Everything she has experienced since she was 15 years old has been because of him. She lost her amazing high school experience because of him. She lost gymnastics because of him. She had to move out of her home with her roomy bedroom and her own bathroom because of him. She had to switch schools because of him. She had to worry about how to pay for college because of him. She ended up at Ball State instead of some school in Utah or Virginia because of him. Hell, she’s on anti-anxiety meds and anti depressants because of him. Just this past December she admitted she always feels like she’s not good enough. Why wasn’t she worth it? Why did her dad abandon her? How could he walk right by her and not say goodbye or tell her that he loved her?
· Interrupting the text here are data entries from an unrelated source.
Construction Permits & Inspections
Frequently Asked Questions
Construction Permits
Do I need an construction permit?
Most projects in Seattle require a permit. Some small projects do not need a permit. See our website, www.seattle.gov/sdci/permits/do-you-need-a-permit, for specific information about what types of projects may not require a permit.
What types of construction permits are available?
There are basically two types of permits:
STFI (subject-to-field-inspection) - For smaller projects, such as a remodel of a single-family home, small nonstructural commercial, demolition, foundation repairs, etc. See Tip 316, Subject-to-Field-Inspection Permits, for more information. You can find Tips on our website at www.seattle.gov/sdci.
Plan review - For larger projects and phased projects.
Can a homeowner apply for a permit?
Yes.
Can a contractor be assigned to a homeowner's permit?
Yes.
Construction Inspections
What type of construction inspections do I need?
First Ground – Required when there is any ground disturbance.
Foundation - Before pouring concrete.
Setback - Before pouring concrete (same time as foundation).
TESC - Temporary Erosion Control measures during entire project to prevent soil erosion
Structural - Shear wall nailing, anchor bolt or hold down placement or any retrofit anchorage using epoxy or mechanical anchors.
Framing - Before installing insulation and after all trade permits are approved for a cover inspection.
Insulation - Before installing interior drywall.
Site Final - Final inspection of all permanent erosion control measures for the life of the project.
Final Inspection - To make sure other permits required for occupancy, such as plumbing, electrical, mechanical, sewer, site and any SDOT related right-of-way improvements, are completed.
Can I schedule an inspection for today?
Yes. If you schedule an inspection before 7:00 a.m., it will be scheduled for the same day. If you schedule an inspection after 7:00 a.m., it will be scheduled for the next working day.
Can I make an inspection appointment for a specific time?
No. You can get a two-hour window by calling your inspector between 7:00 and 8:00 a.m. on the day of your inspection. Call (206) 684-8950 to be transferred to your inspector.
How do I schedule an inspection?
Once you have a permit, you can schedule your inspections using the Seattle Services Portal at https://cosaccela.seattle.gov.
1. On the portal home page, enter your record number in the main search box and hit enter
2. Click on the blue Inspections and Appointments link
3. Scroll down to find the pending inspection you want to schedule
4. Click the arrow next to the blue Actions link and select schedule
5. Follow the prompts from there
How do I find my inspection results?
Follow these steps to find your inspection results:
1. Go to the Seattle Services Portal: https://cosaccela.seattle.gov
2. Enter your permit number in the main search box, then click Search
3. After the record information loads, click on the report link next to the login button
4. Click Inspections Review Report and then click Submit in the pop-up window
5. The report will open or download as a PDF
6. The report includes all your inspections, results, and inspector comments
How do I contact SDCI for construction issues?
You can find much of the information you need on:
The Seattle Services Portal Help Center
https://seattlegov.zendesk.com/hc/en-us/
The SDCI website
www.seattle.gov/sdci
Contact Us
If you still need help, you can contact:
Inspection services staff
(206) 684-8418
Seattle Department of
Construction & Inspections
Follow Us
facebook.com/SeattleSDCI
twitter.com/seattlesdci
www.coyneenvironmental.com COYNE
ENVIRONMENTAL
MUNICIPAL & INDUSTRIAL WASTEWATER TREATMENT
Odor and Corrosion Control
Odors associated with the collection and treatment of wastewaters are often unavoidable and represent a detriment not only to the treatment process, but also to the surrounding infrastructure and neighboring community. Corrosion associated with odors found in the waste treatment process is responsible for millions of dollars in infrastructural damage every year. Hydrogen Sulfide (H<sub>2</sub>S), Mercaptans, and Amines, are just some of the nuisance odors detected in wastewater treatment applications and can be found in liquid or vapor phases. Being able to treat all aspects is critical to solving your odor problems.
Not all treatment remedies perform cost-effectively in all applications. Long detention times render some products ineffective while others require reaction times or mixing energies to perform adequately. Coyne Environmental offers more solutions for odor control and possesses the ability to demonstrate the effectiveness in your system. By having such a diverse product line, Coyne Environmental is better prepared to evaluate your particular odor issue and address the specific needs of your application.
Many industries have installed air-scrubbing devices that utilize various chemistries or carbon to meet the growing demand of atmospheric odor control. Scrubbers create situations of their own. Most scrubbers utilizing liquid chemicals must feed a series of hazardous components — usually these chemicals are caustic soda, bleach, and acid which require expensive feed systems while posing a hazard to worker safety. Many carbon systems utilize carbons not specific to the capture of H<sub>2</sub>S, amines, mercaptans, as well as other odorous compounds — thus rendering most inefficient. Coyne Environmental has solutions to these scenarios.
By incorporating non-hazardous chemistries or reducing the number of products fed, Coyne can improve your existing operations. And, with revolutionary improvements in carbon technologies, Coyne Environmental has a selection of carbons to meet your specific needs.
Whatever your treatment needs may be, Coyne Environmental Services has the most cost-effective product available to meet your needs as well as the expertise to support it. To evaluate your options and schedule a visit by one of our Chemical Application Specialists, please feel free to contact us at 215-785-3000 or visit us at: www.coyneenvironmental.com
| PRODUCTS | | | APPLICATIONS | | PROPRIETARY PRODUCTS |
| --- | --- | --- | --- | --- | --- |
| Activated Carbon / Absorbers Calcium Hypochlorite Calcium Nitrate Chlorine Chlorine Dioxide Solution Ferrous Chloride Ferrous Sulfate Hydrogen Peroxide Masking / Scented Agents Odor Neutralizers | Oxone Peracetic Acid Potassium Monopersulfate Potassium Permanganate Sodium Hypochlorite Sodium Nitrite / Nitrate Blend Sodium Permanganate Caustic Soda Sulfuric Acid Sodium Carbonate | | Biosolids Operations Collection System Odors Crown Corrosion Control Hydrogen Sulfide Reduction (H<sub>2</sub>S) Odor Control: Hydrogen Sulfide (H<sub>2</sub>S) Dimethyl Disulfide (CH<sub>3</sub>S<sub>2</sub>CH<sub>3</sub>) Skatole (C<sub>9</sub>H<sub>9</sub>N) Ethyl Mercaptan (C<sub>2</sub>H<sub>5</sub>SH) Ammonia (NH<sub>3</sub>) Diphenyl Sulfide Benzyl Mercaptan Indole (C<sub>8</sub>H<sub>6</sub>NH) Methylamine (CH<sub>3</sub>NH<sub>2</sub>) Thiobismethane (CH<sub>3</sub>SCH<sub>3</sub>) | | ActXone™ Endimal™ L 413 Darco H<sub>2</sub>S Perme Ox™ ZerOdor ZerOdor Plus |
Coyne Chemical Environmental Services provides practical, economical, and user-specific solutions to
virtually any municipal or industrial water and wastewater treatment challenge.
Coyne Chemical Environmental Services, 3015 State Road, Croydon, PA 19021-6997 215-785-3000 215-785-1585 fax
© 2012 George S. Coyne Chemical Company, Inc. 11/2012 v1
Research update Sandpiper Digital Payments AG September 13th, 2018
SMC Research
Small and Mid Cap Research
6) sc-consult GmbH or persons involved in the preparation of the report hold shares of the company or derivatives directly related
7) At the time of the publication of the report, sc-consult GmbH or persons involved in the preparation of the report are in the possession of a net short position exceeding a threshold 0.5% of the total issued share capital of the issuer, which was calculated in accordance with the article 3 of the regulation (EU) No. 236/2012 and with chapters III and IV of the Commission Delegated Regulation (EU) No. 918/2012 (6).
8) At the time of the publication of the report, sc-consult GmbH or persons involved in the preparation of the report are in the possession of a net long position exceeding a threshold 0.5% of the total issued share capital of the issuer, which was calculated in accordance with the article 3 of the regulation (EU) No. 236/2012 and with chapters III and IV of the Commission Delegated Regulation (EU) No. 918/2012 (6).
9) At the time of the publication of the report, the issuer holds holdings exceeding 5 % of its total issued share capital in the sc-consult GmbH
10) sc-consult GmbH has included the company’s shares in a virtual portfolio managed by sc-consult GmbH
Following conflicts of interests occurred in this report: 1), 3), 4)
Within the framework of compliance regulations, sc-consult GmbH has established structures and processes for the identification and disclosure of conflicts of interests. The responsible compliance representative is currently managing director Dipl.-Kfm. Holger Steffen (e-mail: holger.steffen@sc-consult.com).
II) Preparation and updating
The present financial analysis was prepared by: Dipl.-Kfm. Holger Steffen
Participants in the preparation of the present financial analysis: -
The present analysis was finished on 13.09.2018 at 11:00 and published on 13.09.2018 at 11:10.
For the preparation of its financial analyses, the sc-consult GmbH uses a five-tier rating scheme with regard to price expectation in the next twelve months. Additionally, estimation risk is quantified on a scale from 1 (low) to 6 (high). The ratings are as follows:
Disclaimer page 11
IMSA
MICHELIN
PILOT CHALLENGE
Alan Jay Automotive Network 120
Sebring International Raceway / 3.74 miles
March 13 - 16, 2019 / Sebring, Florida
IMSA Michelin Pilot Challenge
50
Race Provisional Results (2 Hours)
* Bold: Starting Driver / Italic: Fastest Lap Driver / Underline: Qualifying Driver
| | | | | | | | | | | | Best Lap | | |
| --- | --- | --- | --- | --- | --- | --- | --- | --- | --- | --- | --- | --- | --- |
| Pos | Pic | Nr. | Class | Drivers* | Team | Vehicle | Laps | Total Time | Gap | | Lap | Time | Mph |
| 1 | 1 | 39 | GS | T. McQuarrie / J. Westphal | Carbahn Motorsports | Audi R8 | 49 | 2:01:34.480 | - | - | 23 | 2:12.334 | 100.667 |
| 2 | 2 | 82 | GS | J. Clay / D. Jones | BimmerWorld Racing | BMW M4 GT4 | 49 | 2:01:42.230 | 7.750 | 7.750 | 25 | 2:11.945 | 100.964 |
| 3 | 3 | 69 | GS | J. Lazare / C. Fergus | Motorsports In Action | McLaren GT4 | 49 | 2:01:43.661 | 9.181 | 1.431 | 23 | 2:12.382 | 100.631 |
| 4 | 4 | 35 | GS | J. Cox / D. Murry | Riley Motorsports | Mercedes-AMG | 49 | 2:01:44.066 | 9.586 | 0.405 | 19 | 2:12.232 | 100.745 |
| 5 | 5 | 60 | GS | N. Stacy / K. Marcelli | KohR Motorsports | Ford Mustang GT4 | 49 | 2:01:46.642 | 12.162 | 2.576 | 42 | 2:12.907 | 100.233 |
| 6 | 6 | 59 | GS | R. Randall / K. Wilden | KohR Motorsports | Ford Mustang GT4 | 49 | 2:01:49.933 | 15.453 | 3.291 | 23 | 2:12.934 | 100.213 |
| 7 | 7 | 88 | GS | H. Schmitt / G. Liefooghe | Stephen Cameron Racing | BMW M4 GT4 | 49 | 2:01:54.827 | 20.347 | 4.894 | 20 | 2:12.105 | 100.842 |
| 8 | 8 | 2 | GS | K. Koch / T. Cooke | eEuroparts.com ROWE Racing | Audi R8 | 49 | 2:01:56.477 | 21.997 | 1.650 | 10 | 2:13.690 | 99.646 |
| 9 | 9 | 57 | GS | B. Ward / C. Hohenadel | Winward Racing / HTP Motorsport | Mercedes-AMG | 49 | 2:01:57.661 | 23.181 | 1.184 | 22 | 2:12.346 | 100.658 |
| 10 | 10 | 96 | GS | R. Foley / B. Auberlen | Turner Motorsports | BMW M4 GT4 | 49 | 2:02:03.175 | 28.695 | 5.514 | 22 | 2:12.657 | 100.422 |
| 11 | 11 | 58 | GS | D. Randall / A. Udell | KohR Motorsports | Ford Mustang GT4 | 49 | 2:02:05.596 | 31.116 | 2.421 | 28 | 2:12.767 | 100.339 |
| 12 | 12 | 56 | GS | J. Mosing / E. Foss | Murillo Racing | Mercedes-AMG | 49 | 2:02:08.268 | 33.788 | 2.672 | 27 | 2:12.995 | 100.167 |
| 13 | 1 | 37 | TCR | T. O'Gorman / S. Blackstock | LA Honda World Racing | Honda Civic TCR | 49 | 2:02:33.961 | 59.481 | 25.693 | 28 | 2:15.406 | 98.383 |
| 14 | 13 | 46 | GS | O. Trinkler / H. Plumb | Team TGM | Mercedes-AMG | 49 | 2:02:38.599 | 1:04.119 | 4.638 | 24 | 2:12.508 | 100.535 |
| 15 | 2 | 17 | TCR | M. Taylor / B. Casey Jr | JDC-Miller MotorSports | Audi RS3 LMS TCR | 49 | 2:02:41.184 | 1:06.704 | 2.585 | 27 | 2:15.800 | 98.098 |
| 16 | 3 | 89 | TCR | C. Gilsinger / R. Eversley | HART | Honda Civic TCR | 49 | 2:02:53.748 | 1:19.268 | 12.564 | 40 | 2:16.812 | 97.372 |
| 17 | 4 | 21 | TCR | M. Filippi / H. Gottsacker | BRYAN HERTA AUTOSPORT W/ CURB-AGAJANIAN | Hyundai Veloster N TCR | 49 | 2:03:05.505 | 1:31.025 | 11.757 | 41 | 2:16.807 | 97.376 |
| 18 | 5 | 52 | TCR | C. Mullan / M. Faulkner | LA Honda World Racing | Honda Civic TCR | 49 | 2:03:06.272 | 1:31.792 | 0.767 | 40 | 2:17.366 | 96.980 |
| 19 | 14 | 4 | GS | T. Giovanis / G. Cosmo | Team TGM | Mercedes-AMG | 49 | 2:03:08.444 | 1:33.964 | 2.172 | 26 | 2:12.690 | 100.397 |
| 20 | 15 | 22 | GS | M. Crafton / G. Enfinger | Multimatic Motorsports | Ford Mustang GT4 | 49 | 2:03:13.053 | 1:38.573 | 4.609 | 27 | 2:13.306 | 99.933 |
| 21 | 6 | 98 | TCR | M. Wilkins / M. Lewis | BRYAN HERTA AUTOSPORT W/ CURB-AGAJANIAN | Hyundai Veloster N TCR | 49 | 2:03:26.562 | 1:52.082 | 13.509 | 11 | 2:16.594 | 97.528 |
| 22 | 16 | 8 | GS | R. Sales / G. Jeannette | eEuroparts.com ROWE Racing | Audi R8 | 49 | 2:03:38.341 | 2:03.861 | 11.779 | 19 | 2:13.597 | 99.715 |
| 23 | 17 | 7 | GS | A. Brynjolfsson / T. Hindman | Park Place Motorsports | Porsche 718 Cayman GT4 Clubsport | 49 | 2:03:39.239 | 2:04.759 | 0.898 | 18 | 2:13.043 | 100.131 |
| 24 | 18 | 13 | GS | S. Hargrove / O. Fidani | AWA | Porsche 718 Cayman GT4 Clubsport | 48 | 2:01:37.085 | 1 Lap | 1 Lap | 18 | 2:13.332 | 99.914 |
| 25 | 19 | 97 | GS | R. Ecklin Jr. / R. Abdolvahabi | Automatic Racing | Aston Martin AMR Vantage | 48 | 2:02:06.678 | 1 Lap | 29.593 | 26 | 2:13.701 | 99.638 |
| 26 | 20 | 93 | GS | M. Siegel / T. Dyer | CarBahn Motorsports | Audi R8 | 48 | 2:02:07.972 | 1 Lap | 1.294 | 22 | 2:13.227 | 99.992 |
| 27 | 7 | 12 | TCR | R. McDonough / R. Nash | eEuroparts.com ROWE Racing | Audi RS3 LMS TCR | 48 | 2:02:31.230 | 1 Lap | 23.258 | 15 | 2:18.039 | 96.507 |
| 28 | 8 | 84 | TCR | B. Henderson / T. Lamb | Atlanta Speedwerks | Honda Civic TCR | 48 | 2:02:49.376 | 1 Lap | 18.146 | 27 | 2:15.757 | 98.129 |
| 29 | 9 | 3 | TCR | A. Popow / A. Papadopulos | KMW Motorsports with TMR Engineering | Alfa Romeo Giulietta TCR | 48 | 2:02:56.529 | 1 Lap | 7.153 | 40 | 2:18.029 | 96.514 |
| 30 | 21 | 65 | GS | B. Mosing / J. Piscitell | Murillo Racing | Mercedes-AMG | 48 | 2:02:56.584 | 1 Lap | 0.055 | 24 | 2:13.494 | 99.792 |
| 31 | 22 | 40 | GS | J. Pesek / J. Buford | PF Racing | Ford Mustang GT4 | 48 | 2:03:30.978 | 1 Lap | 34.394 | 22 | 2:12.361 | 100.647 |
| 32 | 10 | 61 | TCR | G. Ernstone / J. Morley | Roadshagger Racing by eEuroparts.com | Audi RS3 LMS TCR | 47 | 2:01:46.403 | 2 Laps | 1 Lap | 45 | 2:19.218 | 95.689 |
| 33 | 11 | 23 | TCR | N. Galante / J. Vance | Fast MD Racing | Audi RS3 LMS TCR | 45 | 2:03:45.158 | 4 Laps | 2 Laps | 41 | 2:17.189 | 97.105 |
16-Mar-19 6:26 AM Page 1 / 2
She feels like she always has to prove herself to him.
He took this young, bubbly, beautiful, confident young woman and turned her into an anxiety ridden mess. He did a number on her and her future, but by all means, let’s have him show up and take a bow. He took everything he could away from her, made things so much more difficult than they had to be. But by all means, preen about like a peacock. So proud! Daddy of the Year, right there. You were so instrumental in her upbringing.
No, you asshole, you were instrumental in attempting to orchestrate her downfall. But you didn’t succeed. I stepped in wherever you lacked. My mom stepped in wherever I lacked. I’m the one that told her she was exceptional. I’m the one that told her I was proud of her. I’m the one that was always there, always supporting her, always nurturing her, always encouraging her, always assuring her that she could do it. I’m the one that told her she was worth it and to never let her worth be measured by her father. I’m the one that told her she was going to be an amazing nurse. I’m the one that has paid for therapy, and I’m the one that has kept her going.
Here’s the funny thing. I don’t take credit for her accomplishments. I’m proud of her. I’ve supported her, both financially and emotionally. But I didn’t do it. I’m not why she succeeded. She succeeded because she’s incredibly driven. Disciplined. She knew what she wanted and she went after it. I didn’t take those classes. I didn’t do the labs or the clinicals or the homework. She did all of that. She has had an intense schedule for years. The achievement is all her.
It still chaps my ass that Jerry Lee thinks he should be able to show up and celebrate. Sit the fuck down! I’m the one that raised this kid. You were too busy off fucking your cousin and trying to impress kids that already had an involved father.